P.P.S. Und schreibe Script-Code zum Zugriff auf Elemente beim onload-Ereignis lieber ans Ende des Dokuments und nicht in den Header. Dann kannst Du sicher sein, dass der Browser schon alles andere korrekt geparst hat, wenn er auf Deinen Script-Code stößt.


----------



## Evil-Devil (24. Jul 2012)

Die Type Bezeichnung braucht es nicht einmal. Modernen Browser ist nur das Script Tag wichtig.

Wobei ich mich schon die ganze Zeit frage ob man den Overflow Scroll Balken überhaupt steuern kann...


----------



## nillehammer (24. Jul 2012)

Evil-Devil hat gesagt.:
			
		

> Die Type Bezeichnung braucht es nicht einmal. Modernen Browser ist nur das Script Tag wichtig.

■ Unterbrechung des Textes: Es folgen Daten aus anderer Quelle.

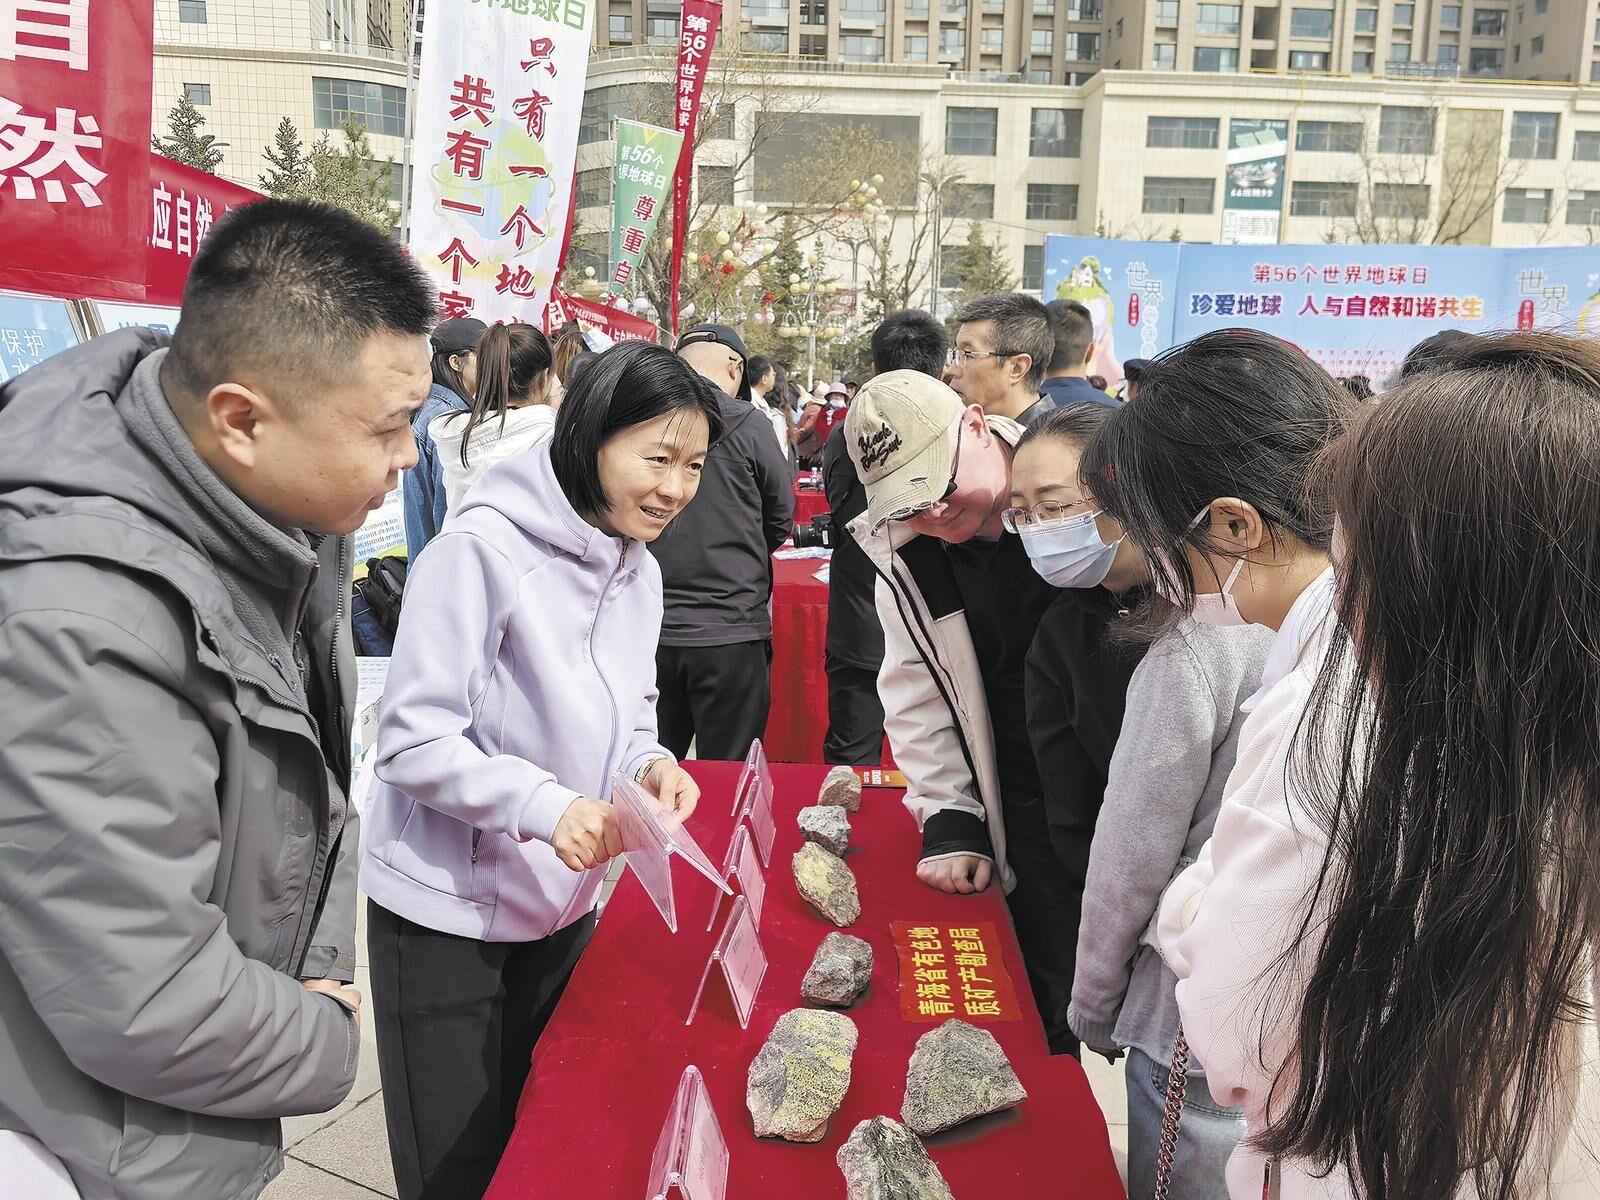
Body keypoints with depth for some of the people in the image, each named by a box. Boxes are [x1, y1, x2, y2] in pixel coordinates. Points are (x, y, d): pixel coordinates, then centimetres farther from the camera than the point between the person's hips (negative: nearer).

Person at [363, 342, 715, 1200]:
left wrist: (650, 765, -11)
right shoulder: (481, 549, -23)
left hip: (562, 901, 7)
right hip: (446, 906, -6)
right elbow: (411, 742, -21)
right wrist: (545, 806, -32)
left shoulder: (639, 570, 1)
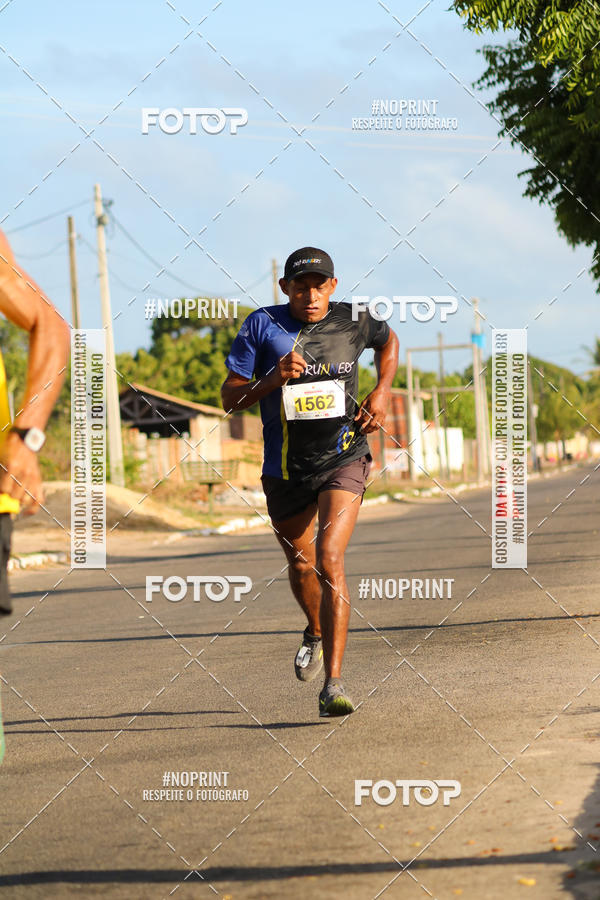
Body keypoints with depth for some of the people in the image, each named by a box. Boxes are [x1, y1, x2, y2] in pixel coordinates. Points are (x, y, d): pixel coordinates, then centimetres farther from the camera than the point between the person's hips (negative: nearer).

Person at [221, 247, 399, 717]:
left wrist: (381, 393, 6)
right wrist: (273, 379, -23)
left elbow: (388, 340, 22)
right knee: (301, 564, 18)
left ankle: (333, 684, -22)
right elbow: (230, 398, -5)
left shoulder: (353, 321, -3)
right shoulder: (262, 325, -6)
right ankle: (316, 632, 52)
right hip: (285, 469, 2)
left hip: (343, 459, -2)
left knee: (330, 561, -20)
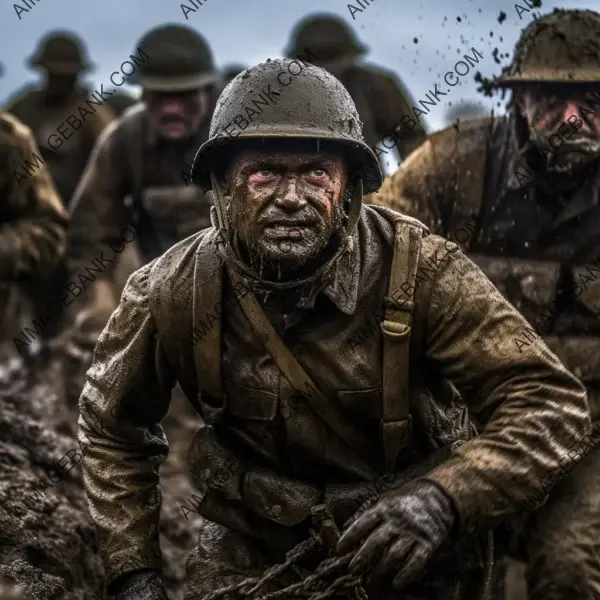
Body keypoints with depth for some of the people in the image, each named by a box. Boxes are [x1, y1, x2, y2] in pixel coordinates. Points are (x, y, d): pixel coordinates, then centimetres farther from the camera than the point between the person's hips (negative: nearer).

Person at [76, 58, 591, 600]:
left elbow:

Kann sein, dass man sie komplett weg lassen kann. Das habe ich nicht getestet. Tatsache ist aber, dass *wenn* man sie einfügt, sie richtig sein muss. Zumindest im IE9 hat das Script nämlich erst funktioniert, als ich das korrigiert hatte.


			
				Evil-Devil hat gesagt.:
			
		

> Wobei ich mich schon die ganze Zeit frage ob man den Overflow Scroll Balken überhaupt steuern kann...


Ja kann man. Hab ich ausprobiert.


----------